··· DATA FOR THIS TASK

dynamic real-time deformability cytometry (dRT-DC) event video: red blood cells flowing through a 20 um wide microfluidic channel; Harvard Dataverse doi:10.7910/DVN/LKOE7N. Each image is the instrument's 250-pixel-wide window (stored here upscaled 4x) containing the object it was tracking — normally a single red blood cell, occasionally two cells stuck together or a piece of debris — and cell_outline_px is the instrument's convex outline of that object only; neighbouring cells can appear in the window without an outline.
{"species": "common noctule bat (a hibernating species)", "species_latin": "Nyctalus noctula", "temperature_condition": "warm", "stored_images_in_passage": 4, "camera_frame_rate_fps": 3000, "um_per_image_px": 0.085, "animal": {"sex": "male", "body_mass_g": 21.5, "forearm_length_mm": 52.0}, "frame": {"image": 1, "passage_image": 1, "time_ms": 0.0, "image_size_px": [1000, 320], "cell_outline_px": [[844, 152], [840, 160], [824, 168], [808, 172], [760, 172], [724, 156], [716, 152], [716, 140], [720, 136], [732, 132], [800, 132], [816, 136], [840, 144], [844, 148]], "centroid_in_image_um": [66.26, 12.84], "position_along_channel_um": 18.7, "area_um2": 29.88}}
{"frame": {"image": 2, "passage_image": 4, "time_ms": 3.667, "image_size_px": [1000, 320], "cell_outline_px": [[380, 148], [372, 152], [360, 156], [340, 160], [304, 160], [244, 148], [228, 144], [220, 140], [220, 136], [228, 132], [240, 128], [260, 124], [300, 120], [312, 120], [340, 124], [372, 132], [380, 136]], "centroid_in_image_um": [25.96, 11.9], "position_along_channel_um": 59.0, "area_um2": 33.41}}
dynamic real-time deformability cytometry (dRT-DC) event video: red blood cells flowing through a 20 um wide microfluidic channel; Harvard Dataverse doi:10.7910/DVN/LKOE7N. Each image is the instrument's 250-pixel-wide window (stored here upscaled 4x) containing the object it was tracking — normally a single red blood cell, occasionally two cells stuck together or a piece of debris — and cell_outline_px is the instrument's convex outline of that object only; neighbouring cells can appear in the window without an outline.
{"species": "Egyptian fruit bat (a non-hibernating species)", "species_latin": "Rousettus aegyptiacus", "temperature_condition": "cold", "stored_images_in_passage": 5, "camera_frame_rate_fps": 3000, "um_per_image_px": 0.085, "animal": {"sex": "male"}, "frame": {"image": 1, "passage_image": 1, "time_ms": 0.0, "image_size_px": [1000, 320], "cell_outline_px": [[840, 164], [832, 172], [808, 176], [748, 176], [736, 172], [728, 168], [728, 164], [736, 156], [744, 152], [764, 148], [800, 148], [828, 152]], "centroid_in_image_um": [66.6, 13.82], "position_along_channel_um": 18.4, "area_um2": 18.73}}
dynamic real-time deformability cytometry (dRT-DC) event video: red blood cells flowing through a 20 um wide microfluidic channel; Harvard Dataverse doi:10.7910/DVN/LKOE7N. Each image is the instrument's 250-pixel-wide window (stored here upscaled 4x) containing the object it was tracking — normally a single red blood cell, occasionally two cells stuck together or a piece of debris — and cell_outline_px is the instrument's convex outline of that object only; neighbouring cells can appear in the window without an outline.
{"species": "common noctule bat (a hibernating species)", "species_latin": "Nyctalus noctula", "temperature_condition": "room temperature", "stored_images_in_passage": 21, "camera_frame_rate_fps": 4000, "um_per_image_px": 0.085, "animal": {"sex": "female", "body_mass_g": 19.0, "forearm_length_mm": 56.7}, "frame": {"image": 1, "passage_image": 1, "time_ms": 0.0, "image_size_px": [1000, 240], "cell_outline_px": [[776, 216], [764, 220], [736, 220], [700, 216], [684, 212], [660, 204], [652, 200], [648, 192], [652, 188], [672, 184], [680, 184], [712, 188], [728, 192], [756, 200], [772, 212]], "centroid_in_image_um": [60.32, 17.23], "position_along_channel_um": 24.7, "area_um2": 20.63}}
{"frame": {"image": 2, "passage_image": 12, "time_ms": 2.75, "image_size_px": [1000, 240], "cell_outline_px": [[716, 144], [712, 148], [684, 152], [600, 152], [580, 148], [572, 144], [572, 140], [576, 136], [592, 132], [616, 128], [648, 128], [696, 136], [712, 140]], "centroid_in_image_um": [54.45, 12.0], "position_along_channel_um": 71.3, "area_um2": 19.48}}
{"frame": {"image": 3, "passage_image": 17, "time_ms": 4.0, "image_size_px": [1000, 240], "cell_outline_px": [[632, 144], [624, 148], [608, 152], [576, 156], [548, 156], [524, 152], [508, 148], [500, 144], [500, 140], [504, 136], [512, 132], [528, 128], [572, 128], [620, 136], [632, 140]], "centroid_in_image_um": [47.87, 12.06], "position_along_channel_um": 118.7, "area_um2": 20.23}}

······

▶ SET PROBLEM: Extract the whole listing, character for character.

▶ WRITTEN RESPONSE:
dynamic real-time deformability cytometry (dRT-DC) event video: red blood cells flowing through a 20 um wide microfluidic channel; Harvard Dataverse doi:10.7910/DVN/LKOE7N. Each image is the instrument's 250-pixel-wide window (stored here upscaled 4x) containing the object it was tracking — normally a single red blood cell, occasionally two cells stuck together or a piece of debris — and cell_outline_px is the instrument's convex outline of that object only; neighbouring cells can appear in the window without an outline.
{"species": "common noctule bat (a hibernating species)", "species_latin": "Nyctalus noctula", "temperature_condition": "warm", "stored_images_in_passage": 4, "camera_frame_rate_fps": 3000, "um_per_image_px": 0.085, "animal": {"sex": "male", "body_mass_g": 21.5, "forearm_length_mm": 52.0}, "frame": {"image": 1, "passage_image": 1, "time_ms": 0.0, "image_size_px": [1000, 320], "cell_outline_px": [[844, 152], [840, 160], [824, 168], [808, 172], [760, 172], [724, 156], [716, 152], [716, 140], [720, 136], [732, 132], [800, 132], [816, 136], [840, 144], [844, 148]], "centroid_in_image_um": [66.26, 12.84], "position_along_channel_um": 18.7, "area_um2": 29.88}}
{"frame": {"image": 2, "passage_image": 4, "time_ms": 3.667, "image_size_px": [1000, 320], "cell_outline_px": [[380, 148], [372, 152], [360, 156], [340, 160], [304, 160], [244, 148], [228, 144], [220, 140], [220, 136], [228, 132], [240, 128], [260, 124], [300, 120], [312, 120], [340, 124], [372, 132], [380, 136]], "centroid_in_image_um": [25.96, 11.9], "position_along_channel_um": 59.0, "area_um2": 33.41}}
dynamic real-time deformability cytometry (dRT-DC) event video: red blood cells flowing through a 20 um wide microfluidic channel; Harvard Dataverse doi:10.7910/DVN/LKOE7N. Each image is the instrument's 250-pixel-wide window (stored here upscaled 4x) containing the object it was tracking — normally a single red blood cell, occasionally two cells stuck together or a piece of debris — and cell_outline_px is the instrument's convex outline of that object only; neighbouring cells can appear in the window without an outline.
{"species": "Egyptian fruit bat (a non-hibernating species)", "species_latin": "Rousettus aegyptiacus", "temperature_condition": "cold", "stored_images_in_passage": 5, "camera_frame_rate_fps": 3000, "um_per_image_px": 0.085, "animal": {"sex": "male"}, "frame": {"image": 1, "passage_image": 1, "time_ms": 0.0, "image_size_px": [1000, 320], "cell_outline_px": [[840, 164], [832, 172], [808, 176], [748, 176], [736, 172], [728, 168], [728, 164], [736, 156], [744, 152], [764, 148], [800, 148], [828, 152]], "centroid_in_image_um": [66.6, 13.82], "position_along_channel_um": 18.4, "area_um2": 18.73}}
dynamic real-time deformability cytometry (dRT-DC) event video: red blood cells flowing through a 20 um wide microfluidic channel; Harvard Dataverse doi:10.7910/DVN/LKOE7N. Each image is the instrument's 250-pixel-wide window (stored here upscaled 4x) containing the object it was tracking — normally a single red blood cell, occasionally two cells stuck together or a piece of debris — and cell_outline_px is the instrument's convex outline of that object only; neighbouring cells can appear in the window without an outline.
{"species": "common noctule bat (a hibernating species)", "species_latin": "Nyctalus noctula", "temperature_condition": "room temperature", "stored_images_in_passage": 21, "camera_frame_rate_fps": 4000, "um_per_image_px": 0.085, "animal": {"sex": "female", "body_mass_g": 19.0, "forearm_length_mm": 56.7}, "frame": {"image": 1, "passage_image": 1, "time_ms": 0.0, "image_size_px": [1000, 240], "cell_outline_px": [[776, 216], [764, 220], [736, 220], [700, 216], [684, 212], [660, 204], [652, 200], [648, 192], [652, 188], [672, 184], [680, 184], [712, 188], [728, 192], [756, 200], [772, 212]], "centroid_in_image_um": [60.32, 17.23], "position_along_channel_um": 24.7, "area_um2": 20.63}}
{"frame": {"image": 2, "passage_image": 12, "time_ms": 2.75, "image_size_px": [1000, 240], "cell_outline_px": [[716, 144], [712, 148], [684, 152], [600, 152], [580, 148], [572, 144], [572, 140], [576, 136], [592, 132], [616, 128], [648, 128], [696, 136], [712, 140]], "centroid_in_image_um": [54.45, 12.0], "position_along_channel_um": 71.3, "area_um2": 19.48}}
{"frame": {"image": 3, "passage_image": 17, "time_ms": 4.0, "image_size_px": [1000, 240], "cell_outline_px": [[632, 144], [624, 148], [608, 152], [576, 156], [548, 156], [524, 152], [508, 148], [500, 144], [500, 140], [504, 136], [512, 132], [528, 128], [572, 128], [620, 136], [632, 140]], "centroid_in_image_um": [47.87, 12.06], "position_along_channel_um": 118.7, "area_um2": 20.23}}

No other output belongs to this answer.